Jesus said, “My kingdom is not of this world.”

He continued by saying that if his kingdom were of this world, then his disciples would need to fight.

Government, politics and nationalism always establish a foundation with a flag flying–which then needs to be preserved and protected. This creates natural allies, and of course, enemies.

Jesus’ premise was simple: Wherever you place your devotion is where you will be devoted.

Makes sense, right?

So if the teachings of Jesus only worked in a democracy, with a capitalistic style of commerce, then nearly 70% of the world would be left out.

On the other hand, if Jesus had favored socialism and an even-handed distribution of funds to the masses, then the initiative to excel and do better for oneself would have been discouraged.

So Jesus promoted a lifestyle which excels under every form of government, because it does not need a particular climate.

Christianity has survived everything–from revolution, to renovation, to renaissance, to reformation–even to the threat of annihilation.
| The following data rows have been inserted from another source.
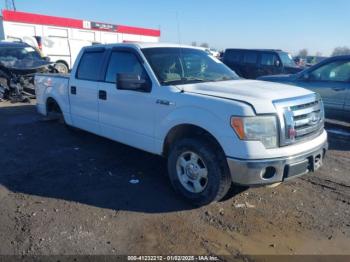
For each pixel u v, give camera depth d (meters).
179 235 3.47
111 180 4.77
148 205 4.07
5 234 3.44
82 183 4.66
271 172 3.64
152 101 4.48
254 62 16.14
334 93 7.68
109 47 5.44
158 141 4.50
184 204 4.12
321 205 4.16
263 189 4.53
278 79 8.84
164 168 5.23
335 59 7.79
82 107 5.95
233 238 3.44
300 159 3.75
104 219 3.74
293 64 16.22
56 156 5.72
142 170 5.14
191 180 4.09
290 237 3.47
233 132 3.59
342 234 3.54
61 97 6.55
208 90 4.19
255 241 3.40
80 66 6.03
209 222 3.72
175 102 4.17
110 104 5.22
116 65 5.21
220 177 3.78
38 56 12.58
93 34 24.95
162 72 4.62
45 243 3.30
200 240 3.40
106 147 6.20
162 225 3.65
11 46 12.09
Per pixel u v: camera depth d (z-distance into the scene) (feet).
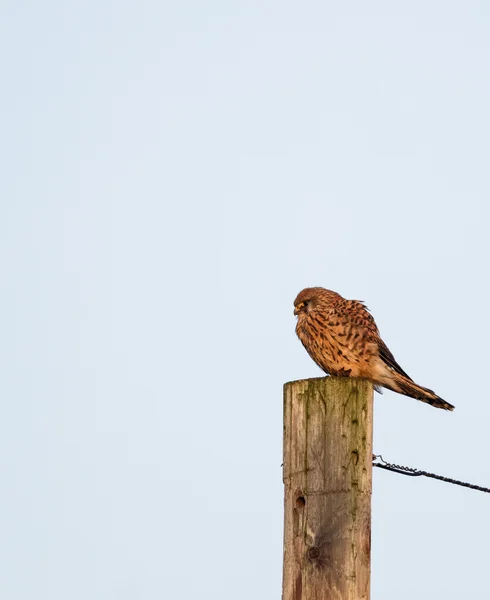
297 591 31.89
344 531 31.71
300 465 32.86
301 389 33.45
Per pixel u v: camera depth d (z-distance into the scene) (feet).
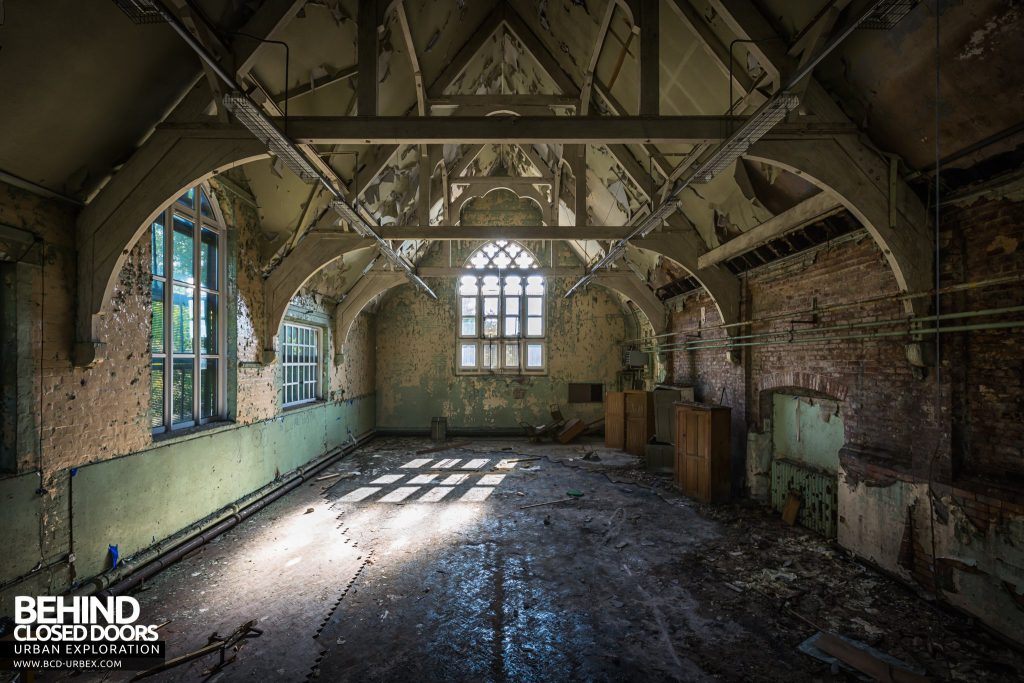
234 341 19.81
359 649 10.62
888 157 12.62
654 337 34.81
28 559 11.05
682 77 15.65
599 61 18.10
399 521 19.29
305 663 10.10
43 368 11.53
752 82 13.69
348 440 34.24
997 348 11.39
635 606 12.50
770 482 20.99
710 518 19.56
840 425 17.28
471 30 20.59
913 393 13.39
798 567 14.82
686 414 23.30
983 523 11.25
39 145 10.85
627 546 16.60
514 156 35.24
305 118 12.00
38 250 11.51
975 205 11.76
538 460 31.42
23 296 11.12
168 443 15.62
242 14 11.77
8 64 9.18
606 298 41.88
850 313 15.81
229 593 13.16
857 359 15.55
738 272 22.94
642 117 12.25
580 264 41.52
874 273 14.76
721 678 9.62
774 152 12.40
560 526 18.65
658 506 21.20
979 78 9.84
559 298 41.83
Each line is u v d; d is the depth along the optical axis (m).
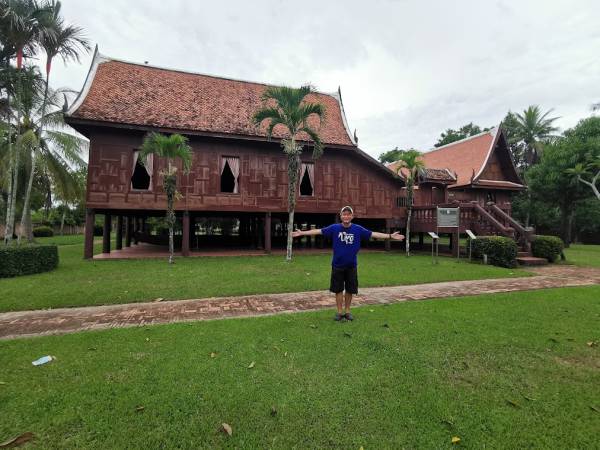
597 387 3.03
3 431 2.36
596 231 28.11
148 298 6.48
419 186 19.61
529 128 32.91
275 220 24.45
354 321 4.91
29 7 10.57
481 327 4.62
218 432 2.37
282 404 2.70
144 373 3.21
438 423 2.48
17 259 8.74
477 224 13.88
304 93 11.37
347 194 16.30
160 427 2.41
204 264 11.11
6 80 11.72
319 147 12.12
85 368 3.31
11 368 3.32
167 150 11.04
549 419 2.55
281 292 7.09
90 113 12.05
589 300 6.31
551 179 21.16
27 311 5.70
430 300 6.34
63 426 2.42
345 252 4.86
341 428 2.41
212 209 13.94
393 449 2.21
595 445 2.26
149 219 29.53
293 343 4.01
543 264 12.22
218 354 3.67
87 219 12.46
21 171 17.50
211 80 16.39
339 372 3.26
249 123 14.70
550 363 3.51
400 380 3.11
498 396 2.86
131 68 14.95
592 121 21.61
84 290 6.99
Why?

Because Jesus said the kingdom of God is within us.

Each believer is a self-motivating, self-governing and self-aware “nation.” So we make our own decisions without having to express loyalty to politics or society.

To pull this off, there are three laws by which we maintain the “congress” inside ourselves:

1. No one is better than anyone else.

We don’t need a government to tell us what is acceptable or forbidden. It can be lived out through our actions.

2. Don’t worry.

The elimination of the fear of the future gives us the energy to shape our tomorrow.

3. Go the second mile.

The worst enemy of any culture is mediocrity. It’s when we begin to believe that our lesser efforts are sufficient.

You can take these three principles and live them out in any culture.

So Jesus is not a Republican, a Democrat, a socialist or a capitalist.

He is of the belief that meekness (adaptability) enables us to inherit the Earth.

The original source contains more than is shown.